Providenciales, 29 Jan 2015 – For years the current Finance Minister has not been receiving the right pension as a former Chief Minister and the PNP Administration has put forth legislation so that he is not only properly compensated going forward, but so that he also gets a lump sum payment of back monies owed. The debate on the Retiring Allowances (Legislative Service) (Special Provisions) Bill 2014 was a heated one as some members felt the bill lacked clarity and others believed the move, though likely justified would cause public outcry.
A change in 2004 allowed Hon Washington Misick to be eligible for more money; the problem is that it was not automatic, he would have to apply and he did not. The period of service was adjusted; the time was reduced and eight new people, former Turks and Caicos parliamentarians and country leaders, became eligible including Washington Misick who had to meet three criteria: serve two full terms or eight years in the Legislature; be over 50 years old and retired from parliament.
In the House of Assembly nowadays; there are three members who are former Chief Ministers; during debate it was revealed that each person is receiving a different figure for his pension but for the same service to his country. The AG explained, the provision allows the former Chief Ministers to get two thirds of the most current country leader’s salary as pension.
The Attorney General, Rhondalee Knowles explained during her submission on the bill that there were increases for certain members of the House under an ‘Increase Ordinance’ which came in 2004 as well.

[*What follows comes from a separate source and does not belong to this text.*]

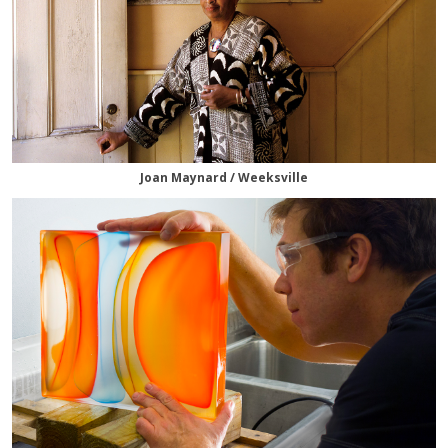
Joan Maynard / Weeksville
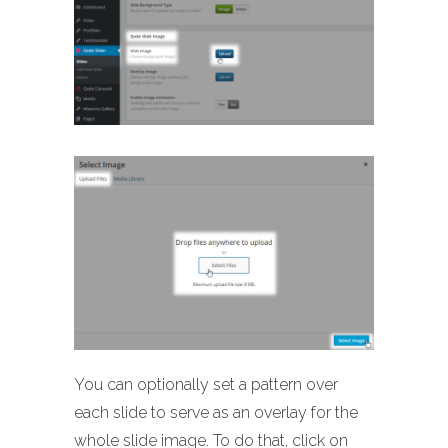
You can optionally set a pattern over
each slide to serve as an overlay for the
whole slide image. To do that, click on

Several members also raised the issue that there are long term civil servants who are in their views slighted by the system and not receiving just retirement benefits, yet their predicament has not resulted in any legislation from the government to make adjustments. Nonetheless, in the bill put forth it is exposed that Hon Misick is owed around $56,000 per year for seven and a half years because he has never received a pension as a former Chief Minister, only as former legislator. It means the country may have to pay Washington Missick nearly half a million dollars.